Je rappelle que lorsque je dis que l’auteur « offre », ce n’est qu’une expression, il ne faut pas prendre au premier degré toutes les bétises que je peux dire à la minute.

Que dire si ce n’est que vous allez en prendre plein les mirettes, et dès que vous aurez fini un côté, vous le retournez et c’est reparti pour un tour. Nobrow est une maison d’édition anglaise que l’on est bien content de pouvoir trouver dans le réseau de distribution français.

Tout est dans le détail pour Dimanche de Jon McNaught, pas plus grand qu’un livre de poche. Si vous regardez attentivement l’image jointe, la couverture est remplie de maisons.

C’est une petite histoire de dimanche, de nonchalance, d’observation, de contemplation… et de télévision, y’en a qui ont du mal à s’en passer. Les nuages passent mollement au-dessus de la maison, les oiseaux migrent, le voisin fait du vélo…et se casse la gueule. On a quand même de la chance, il ne pleut pas.

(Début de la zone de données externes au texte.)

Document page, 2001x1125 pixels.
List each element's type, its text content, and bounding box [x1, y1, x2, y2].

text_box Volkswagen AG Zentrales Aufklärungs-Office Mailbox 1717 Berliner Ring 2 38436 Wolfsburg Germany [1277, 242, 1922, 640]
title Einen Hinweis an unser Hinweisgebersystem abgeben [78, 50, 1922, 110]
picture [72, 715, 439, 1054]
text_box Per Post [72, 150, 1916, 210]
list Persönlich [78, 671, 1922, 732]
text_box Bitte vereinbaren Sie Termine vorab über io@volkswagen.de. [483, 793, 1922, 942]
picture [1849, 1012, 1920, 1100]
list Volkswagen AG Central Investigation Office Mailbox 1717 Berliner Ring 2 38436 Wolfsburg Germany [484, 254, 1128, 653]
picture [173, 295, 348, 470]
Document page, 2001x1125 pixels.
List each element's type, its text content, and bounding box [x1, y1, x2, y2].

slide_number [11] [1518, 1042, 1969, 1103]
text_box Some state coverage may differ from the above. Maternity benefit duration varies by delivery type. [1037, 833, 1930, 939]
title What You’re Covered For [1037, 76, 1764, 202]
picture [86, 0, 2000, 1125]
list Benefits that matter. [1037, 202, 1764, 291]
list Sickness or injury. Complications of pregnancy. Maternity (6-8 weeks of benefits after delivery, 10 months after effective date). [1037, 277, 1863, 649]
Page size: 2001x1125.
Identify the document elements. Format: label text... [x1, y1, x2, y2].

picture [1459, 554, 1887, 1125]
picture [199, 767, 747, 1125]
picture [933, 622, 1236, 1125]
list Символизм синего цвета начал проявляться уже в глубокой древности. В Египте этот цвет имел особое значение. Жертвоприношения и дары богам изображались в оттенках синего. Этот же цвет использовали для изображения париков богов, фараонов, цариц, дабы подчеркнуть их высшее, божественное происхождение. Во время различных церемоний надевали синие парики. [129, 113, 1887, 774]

Pour les amateurs de minutie à la Chris Ware, à la Swarte, imaginez un peu, ce mec est capable de vous mettre 26 cases de bande dessinée sur un espace de 11 cm par 17.

Ce genre de petit bouquin ne paye jamais de mine, on a l’impression qu’il ne s’y passe rien, et en fin de compte on y trouve plein de prouesses graphiques, de sensibilité et d’humour.

Que vous dire de plus si ce n’est qu’il est toujours bon de faire ce métier et de vous parler du travail des autres.

L’année dernière, j’ai peut-être poussé un peu trop fort les éditions ManoloSanctis, puisqu’elles sont sorties du réseau de la librairie. Alors si je dis vive Mauconduit et vive Nobrow, ce sera pas trop fort pour ne pas réveiller les voisins.